START EXERCISE MATERIAL
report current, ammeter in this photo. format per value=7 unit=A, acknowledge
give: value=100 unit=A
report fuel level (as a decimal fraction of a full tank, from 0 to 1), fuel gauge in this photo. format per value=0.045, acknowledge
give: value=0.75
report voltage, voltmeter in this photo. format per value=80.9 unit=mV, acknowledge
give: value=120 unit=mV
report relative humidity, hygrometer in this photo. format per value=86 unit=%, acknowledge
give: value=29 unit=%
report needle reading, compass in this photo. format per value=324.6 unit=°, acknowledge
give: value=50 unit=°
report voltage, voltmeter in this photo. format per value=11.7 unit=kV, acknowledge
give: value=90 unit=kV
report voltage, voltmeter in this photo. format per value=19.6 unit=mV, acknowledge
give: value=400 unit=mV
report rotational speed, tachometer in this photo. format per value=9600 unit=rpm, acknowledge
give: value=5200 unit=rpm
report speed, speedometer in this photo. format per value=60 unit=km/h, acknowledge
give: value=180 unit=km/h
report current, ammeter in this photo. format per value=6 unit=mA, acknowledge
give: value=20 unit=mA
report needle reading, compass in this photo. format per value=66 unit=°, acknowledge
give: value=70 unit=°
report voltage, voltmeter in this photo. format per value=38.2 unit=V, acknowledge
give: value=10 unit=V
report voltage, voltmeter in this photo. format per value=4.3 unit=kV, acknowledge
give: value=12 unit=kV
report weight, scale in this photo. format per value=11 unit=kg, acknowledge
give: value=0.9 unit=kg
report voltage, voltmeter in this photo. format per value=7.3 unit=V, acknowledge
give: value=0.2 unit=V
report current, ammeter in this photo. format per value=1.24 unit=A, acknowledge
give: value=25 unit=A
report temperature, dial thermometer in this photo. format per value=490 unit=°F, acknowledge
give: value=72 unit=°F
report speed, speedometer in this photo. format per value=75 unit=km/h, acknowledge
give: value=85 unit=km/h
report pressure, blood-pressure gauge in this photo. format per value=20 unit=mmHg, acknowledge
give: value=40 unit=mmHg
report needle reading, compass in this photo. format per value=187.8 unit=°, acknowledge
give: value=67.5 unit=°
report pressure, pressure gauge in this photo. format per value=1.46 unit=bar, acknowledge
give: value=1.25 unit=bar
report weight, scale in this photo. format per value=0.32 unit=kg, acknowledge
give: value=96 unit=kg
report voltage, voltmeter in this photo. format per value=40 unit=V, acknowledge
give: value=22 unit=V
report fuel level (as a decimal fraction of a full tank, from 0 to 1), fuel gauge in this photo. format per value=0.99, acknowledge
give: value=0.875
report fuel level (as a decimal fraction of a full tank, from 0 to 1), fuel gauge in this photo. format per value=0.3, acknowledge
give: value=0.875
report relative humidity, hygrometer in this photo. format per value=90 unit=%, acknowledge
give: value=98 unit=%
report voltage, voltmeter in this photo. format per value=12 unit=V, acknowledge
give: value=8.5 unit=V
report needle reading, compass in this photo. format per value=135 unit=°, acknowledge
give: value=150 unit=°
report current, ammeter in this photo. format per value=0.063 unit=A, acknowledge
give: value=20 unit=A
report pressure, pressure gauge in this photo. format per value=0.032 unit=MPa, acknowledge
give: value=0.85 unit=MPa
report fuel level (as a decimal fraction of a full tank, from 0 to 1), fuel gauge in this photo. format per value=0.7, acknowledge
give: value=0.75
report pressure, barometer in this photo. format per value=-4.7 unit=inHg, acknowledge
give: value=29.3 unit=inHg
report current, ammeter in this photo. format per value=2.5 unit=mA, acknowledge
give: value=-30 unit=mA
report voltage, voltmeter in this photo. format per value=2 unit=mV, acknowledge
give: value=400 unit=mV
END EXERCISE MATERIAL
**ABOUT THIS EXERCISE**
Which lines in the items above contain the string "relative", matching case? Show each of those lines in full.

**RESPONSE TO THE EXERCISE**
report relative humidity, hygrometer in this photo. format per value=86 unit=%, acknowledge
report relative humidity, hygrometer in this photo. format per value=90 unit=%, acknowledge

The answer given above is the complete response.